* WHAT YOU NEED TO DO *
Carry over every entry exactly as written, though not the pictures it contains.

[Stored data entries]
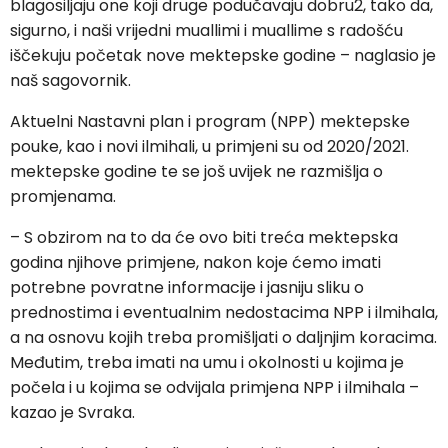
blagosiljaju one koji druge podučavaju dobru2, tako da,
sigurno, i naši vrijedni muallimi i muallime s radošću
iščekuju početak nove mektepske godine – naglasio je
naš sagovornik.
Aktuelni Nastavni plan i program (NPP) mektepske
pouke, kao i novi ilmihali, u primjeni su od 2020/2021.
mektepske godine te se još uvijek ne razmišlja o
promjenama.
– S obzirom na to da će ovo biti treća mektepska
godina njihove primjene, nakon koje ćemo imati
potrebne povratne informacije i jasniju sliku o
prednostima i eventualnim nedostacima NPP i ilmihala,
a na osnovu kojih treba promišljati o daljnjim koracima.
Međutim, treba imati na umu i okolnosti u kojima je
počela i u kojima se odvijala primjena NPP i ilmihala –
kazao je Svraka.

* SOLUTION *
blagosiljaju one koji druge podučavaju dobru2, tako da,
sigurno, i naši vrijedni muallimi i muallime s radošću
iščekuju početak nove mektepske godine – naglasio je
naš sagovornik.
Aktuelni Nastavni plan i program (NPP) mektepske
pouke, kao i novi ilmihali, u primjeni su od 2020/2021.
mektepske godine te se još uvijek ne razmišlja o
promjenama.
– S obzirom na to da će ovo biti treća mektepska
godina njihove primjene, nakon koje ćemo imati
potrebne povratne informacije i jasniju sliku o
prednostima i eventualnim nedostacima NPP i ilmihala,
a na osnovu kojih treba promišljati o daljnjim koracima.
Međutim, treba imati na umu i okolnosti u kojima je
počela i u kojima se odvijala primjena NPP i ilmihala –
kazao je Svraka.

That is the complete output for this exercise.